GET A LID. Dwarf puffers can be skittish especially when first introduced to a tank. My husband's dwarf puffer has been here nearly a year and only recently stopped breaking the water's surface when lights turn on/off for tank. Without a lid he might get out and dry up on the desk.
WHEN YOU GET THE FISH:
First off cycle the tank! Cannot emphasize that enough. Next most important thing: never take the puffer out of water! They will puff up if in air and stressed and sometimes cannot un-puff which can lead to death. Use a cup instead of a fish nest (or net fish and keep it in a cup of water as transporting) to keep it under water. Next thing to keep in mind: keep the room/tank dark when acclimating and first releasing the fish to reduce stress. If possible put a little towel/cloth over the acclimation container and keep tank lights off for at least the first several hours if not the whole first day.
When you bring you fish home I recommend a drip acclamation. You can use the store/shipping bag (or a clean bowl/large glass/tupperware container/etc). Get an airline tube and either knot it off to drip water out OR use the little black "T" that adjusts pressure through the airline, get a siphon going from the tank the fish is going in (by sucking the other end of the airline tube) and adjust it to 2-5 drips per a second then place it in the drip container/bag/whatever (this method is much more gradual and less stressful to the fish than floating a bag/cup and pouring in water). Keep an eye on it so it does not overflow, cup/pour out water as it gets full and allow to container dripping (or put fish and water in a larger container as it fills). Let the fish drip acclimate at least an hour (this lets it slowly adjust to different pH, nitrogen levels, and hardness). After its drip acclimation I usually use a clean bag (or store/shipping bag) and float the fish in a bit of its drip acclimation water in the tank for 30 minutes to make sure it is at proper temperature. After this I carefully release the puffer (either bu use of fishnet+cup, or open bag and let fish out through the water. If you choose the 2nd option for fish release try not pour all of the bag water into the tank-you don't know what could be in the water the fish came in. Top off tank water with new dechlorinated water to replace what was sucked out for acclimation. Make sure new water is the same pH and temp as tank water.

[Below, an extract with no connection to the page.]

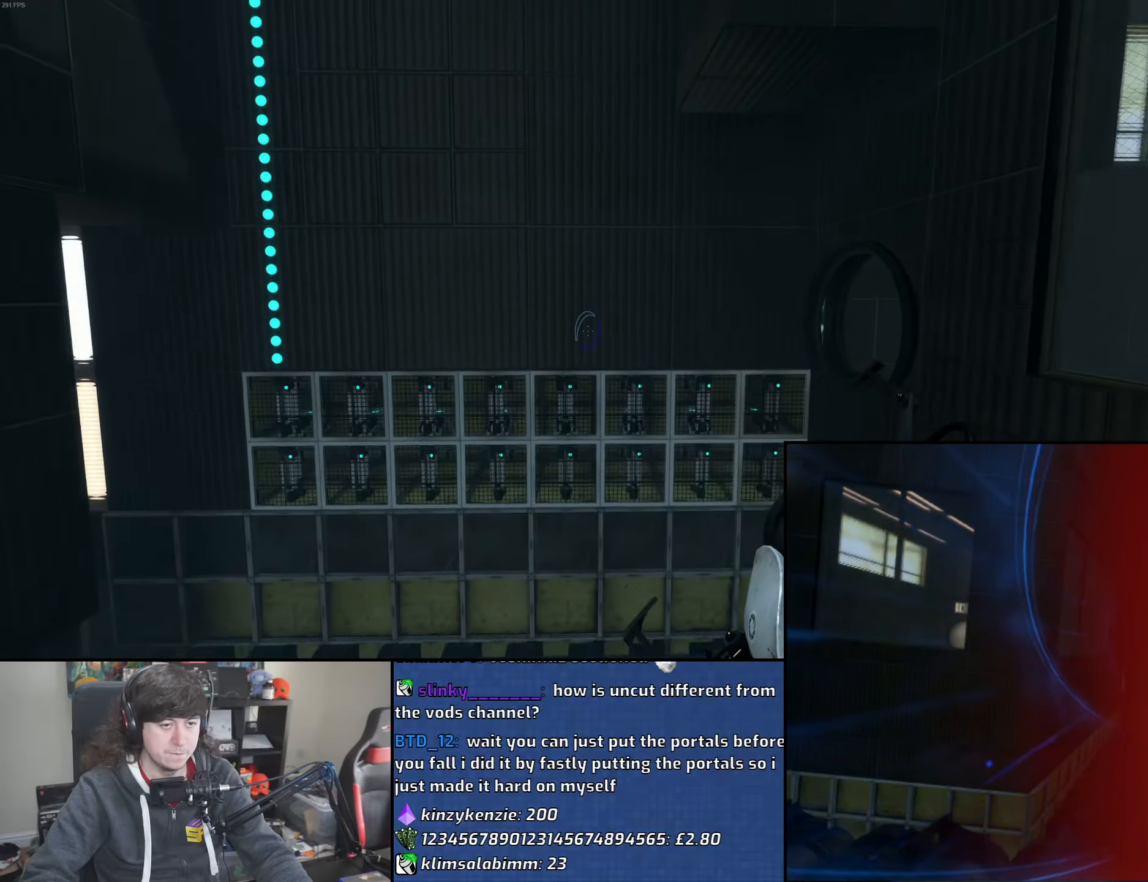
{"keys": ["ctrl", "d"], "mouse": [], "events": []}
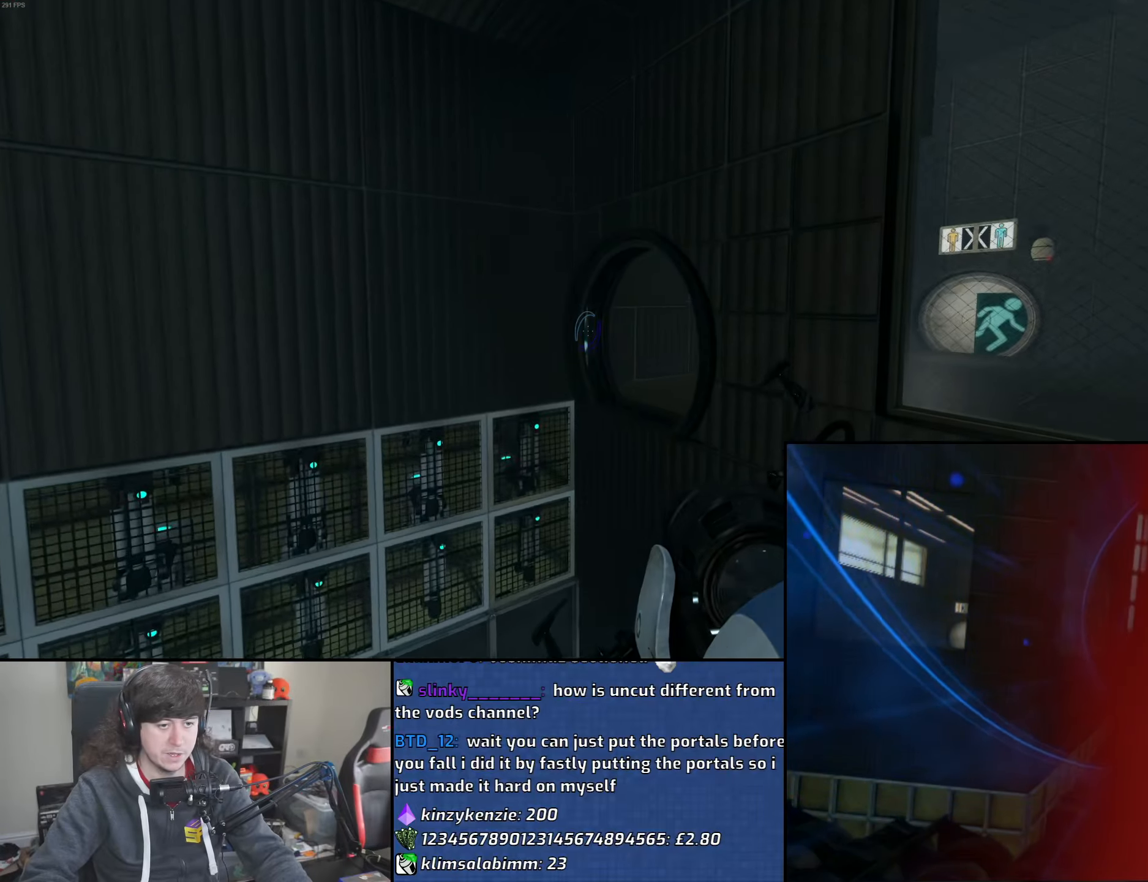
{"keys": ["ctrl", "d"], "mouse": [], "events": [[200, "a", "down"], [217, "d", "up"], [333, "d", "down"], [350, "a", "up"]]}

MALE VS FEMALE IDENTIFICATION
Dwarf/pea puffers are not as easy to id gender on when juvenile (typical selling age) but they do develop traits that distinguish males from females as they start to mature (within a few months of getting the fish)
This page is very helpful for determining gender:
The dwarf/pea puffer is a brackish fish: FALSE. This is a fresh water fish!

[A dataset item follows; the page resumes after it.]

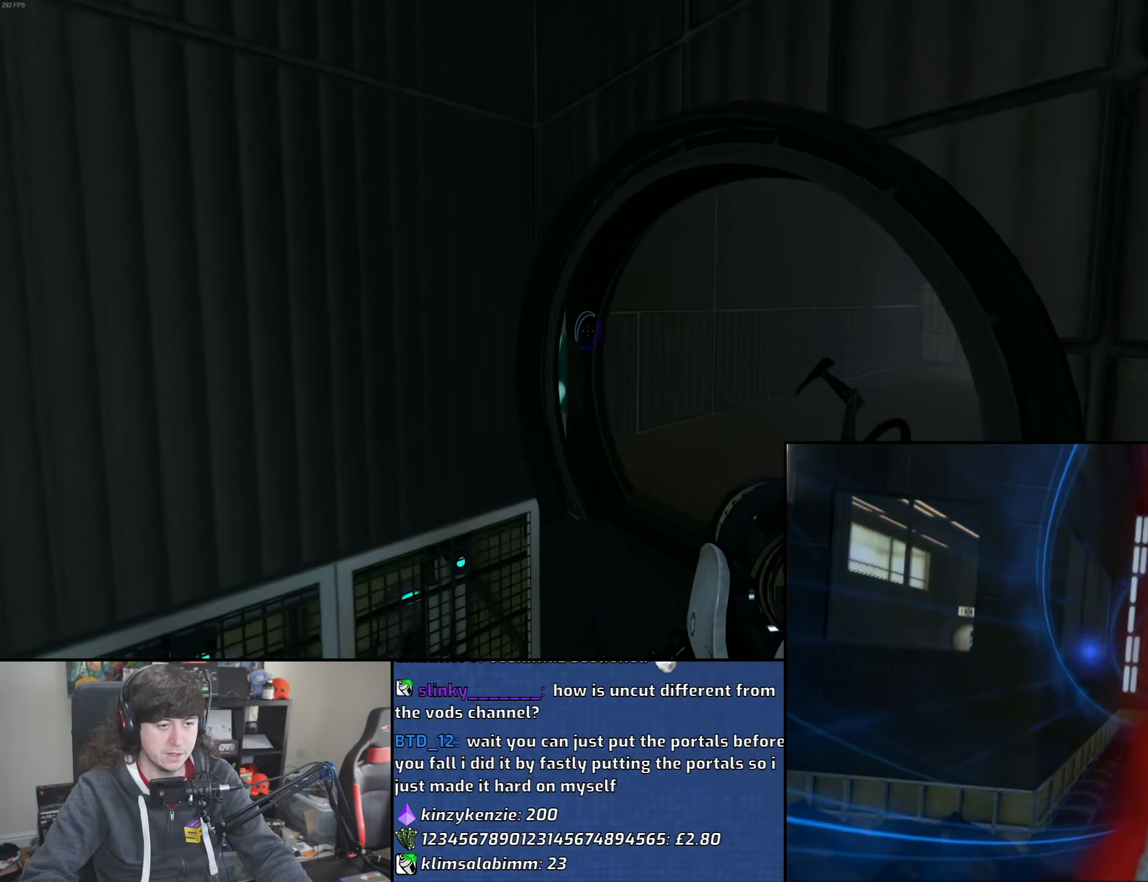
{"keys": ["ctrl", "d"], "mouse": [], "events": []}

The dwarf/pea puffer has a beak and must eat snails to keep it from growing too much: FALSE. While they do love to eat snails this particular breed of puffer does not actually have a beak and could live on a diet void of snails (but you should get them some, they really do love to eat 'em.
If you have more questions feel free to ask! I did not add info about keeping multiple puffers as it sounds liek you want to just keep 1 in a 3g(which works out nicely).